When a carton of liquid is tipped during pouring, the free surface of the liquid in the container is raised relative to the opening.
This creates a pressure difference between the free surface and the opening, which forces fluid from the carton.
In addition to this pressure force, there are also surface tension forces acting on the fluid that tend to draw the fluid towards the surfaces of the container.
At high pouring speeds, the pressure force is much greater than the surface tension forces, and the fluid will leave the carton in an orderly fashion, following a predictably curved, or parabolic path towards a glass below.
However, at low pouring speeds, a point is reached where the surface tension forces are sufficient to divert the path of the fluid jet so that it fails to leave the opening cleanly and becomes attached to the top face of the carton, assuming a flat-topped carton.
Once attached to a surface, a jet of liquid will tend to remain attached to that surface due to these surface tension forces and a phenomenon known as the Coanda effect. This occurs when a fluid jet on a convex surface, such as a water jet from a tap curving round the back of a spoon, generates internal pressure forces that effectively suck the jet towards the surface.
The combined result of surface tension and the Coanda effect enable an errant flow of fluid to negotiate the bend from the top face of the carton round to the carton’s side, thus ensuring maximum transport of fluid from the carton to your shoes.
Experiments have shown that when cartons are full, the glugging that occurs as air is sucked in to replace the lost fluid causes the fluid jet to oscillate, leading to periodic surface attachment of the jet, and wet shoes, even at relatively high pouring speeds.

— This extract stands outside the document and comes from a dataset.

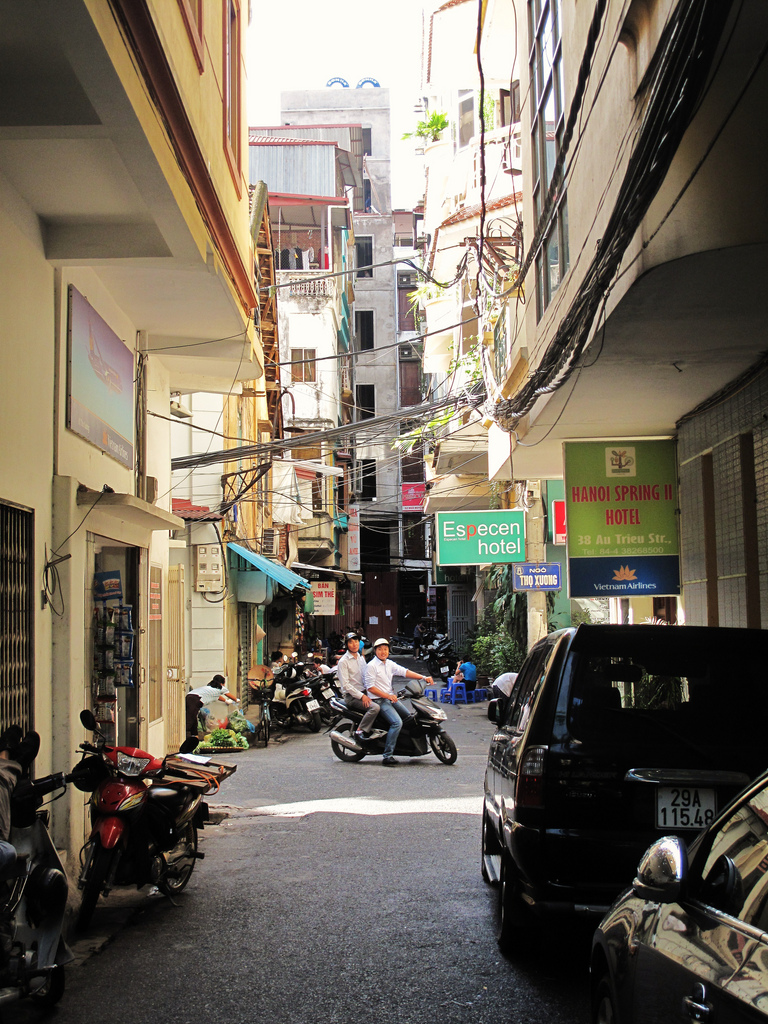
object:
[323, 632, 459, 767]
men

The Coanda effect or “wall attachment” is named after the Romanian Henri Coanda (1886-1972) who invented a jet aircraft propelled by two combustion chambers, one on either side of the fuselage pointing backwards, and situated towards the front of the aircraft. To his horror, on take-off the jets of flame, instead of remaining straight, clung to the sides of the fuselage all the way to the tail.

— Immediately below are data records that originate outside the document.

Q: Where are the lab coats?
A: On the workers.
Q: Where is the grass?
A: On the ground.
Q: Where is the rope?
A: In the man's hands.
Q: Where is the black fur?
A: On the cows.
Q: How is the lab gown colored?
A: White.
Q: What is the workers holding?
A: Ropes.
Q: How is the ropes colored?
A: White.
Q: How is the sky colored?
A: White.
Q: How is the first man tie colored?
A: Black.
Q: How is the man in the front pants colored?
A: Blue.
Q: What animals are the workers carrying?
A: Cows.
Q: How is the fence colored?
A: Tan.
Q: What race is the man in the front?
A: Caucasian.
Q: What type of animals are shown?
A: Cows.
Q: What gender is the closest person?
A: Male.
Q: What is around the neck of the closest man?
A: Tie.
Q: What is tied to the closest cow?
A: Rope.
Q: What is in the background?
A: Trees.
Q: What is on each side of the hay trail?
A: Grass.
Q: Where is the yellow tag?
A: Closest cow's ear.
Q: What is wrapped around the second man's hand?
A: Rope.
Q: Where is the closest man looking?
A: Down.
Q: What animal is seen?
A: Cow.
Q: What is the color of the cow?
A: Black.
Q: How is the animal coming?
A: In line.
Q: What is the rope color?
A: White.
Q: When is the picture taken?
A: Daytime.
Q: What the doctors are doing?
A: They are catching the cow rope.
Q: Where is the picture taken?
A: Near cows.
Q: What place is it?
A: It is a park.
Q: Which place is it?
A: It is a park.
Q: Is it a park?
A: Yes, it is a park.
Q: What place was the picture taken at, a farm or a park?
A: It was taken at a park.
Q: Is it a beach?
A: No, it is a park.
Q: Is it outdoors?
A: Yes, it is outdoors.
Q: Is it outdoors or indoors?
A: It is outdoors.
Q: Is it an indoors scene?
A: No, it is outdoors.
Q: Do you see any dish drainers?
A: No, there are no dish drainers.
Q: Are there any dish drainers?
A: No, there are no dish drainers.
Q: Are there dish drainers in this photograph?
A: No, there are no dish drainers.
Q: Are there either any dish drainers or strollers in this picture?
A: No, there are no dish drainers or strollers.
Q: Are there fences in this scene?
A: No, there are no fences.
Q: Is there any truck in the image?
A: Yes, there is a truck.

At least his name has now been immortalised, thanks to this effect.
Some 30 years ago this wall attachment phenomenon was used in machine control systems known as fluidics, where a small jet of fluid was used to persuade the main flow to leave the “wall” to which it was attached and divert to another course. It then became attached to this.
The effect is seen as a general tendency for fluid flows to wrap around surfaces.
An entertaining experiment consists of taking a vertical cylinder, a washing-up liquid bottle or a wine bottle, and placing a lighted candle on the far side.
When you blow against the bottle, the candle is blown out, because the current of air wraps around it.